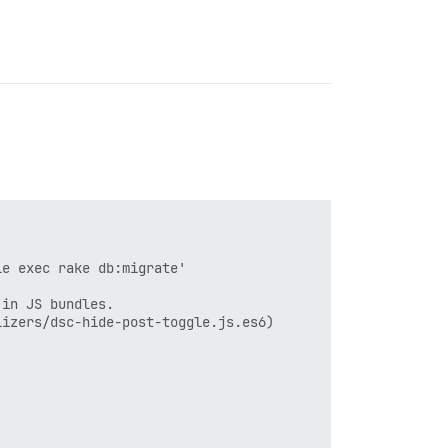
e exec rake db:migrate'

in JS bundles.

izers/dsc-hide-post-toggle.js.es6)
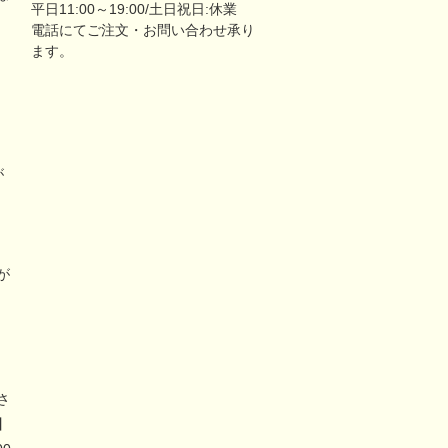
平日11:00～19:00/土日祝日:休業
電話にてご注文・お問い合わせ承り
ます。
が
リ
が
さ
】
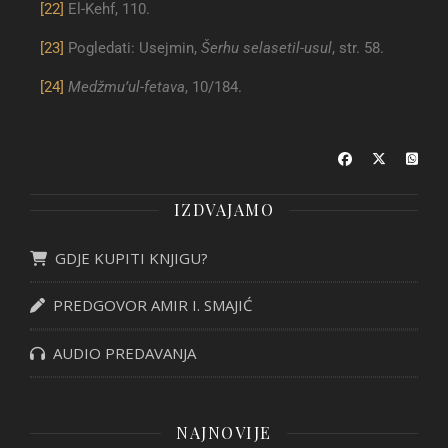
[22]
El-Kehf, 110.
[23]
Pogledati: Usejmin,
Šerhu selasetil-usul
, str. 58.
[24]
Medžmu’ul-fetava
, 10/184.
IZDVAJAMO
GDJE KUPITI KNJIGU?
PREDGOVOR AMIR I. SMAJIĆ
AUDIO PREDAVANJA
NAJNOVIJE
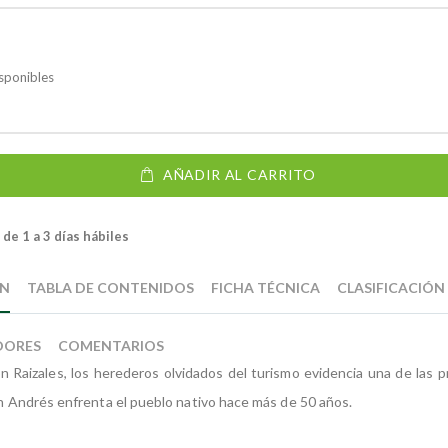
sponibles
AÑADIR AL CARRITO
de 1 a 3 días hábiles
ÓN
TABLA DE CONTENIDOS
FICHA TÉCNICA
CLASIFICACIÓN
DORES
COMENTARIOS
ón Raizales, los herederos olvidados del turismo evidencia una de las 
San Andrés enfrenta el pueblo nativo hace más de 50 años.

--

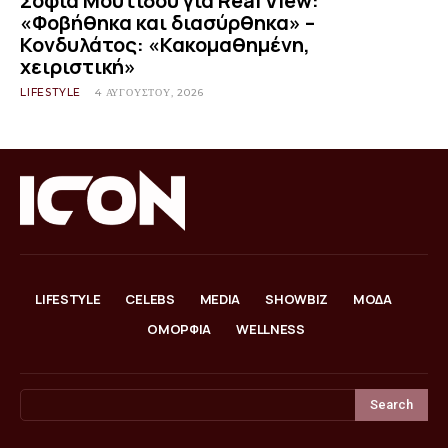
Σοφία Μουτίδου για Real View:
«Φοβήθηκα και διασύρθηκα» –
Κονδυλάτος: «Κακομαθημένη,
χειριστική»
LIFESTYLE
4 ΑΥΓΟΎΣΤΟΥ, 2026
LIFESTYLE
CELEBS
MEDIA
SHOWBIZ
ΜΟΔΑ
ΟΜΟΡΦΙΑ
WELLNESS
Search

---

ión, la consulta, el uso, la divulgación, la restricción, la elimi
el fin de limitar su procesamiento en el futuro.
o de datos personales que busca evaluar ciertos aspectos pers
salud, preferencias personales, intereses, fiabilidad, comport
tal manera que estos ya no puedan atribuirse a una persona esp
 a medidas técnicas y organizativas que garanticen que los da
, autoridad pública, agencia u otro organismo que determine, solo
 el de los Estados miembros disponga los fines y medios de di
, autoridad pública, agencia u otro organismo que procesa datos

Work item:
The lines to reproduce run from the one above containing "GDJE KUPITI KNJIGU?" through the one containing "San Andrés enfrenta". Copy them exactly and leave out all pictures.

Response to this task:
GDJE KUPITI KNJIGU?
PREDGOVOR AMIR I. SMAJIĆ
AUDIO PREDAVANJA
NAJNOVIJE
sponibles
AÑADIR AL CARRITO
de 1 a 3 días hábiles
ÓN
TABLA DE CONTENIDOS
FICHA TÉCNICA
CLASIFICACIÓN
DORES
COMENTARIOS
ón Raizales, los herederos olvidados del turismo evidencia una de las 
San Andrés enfrenta el pueblo nativo hace más de 50 años.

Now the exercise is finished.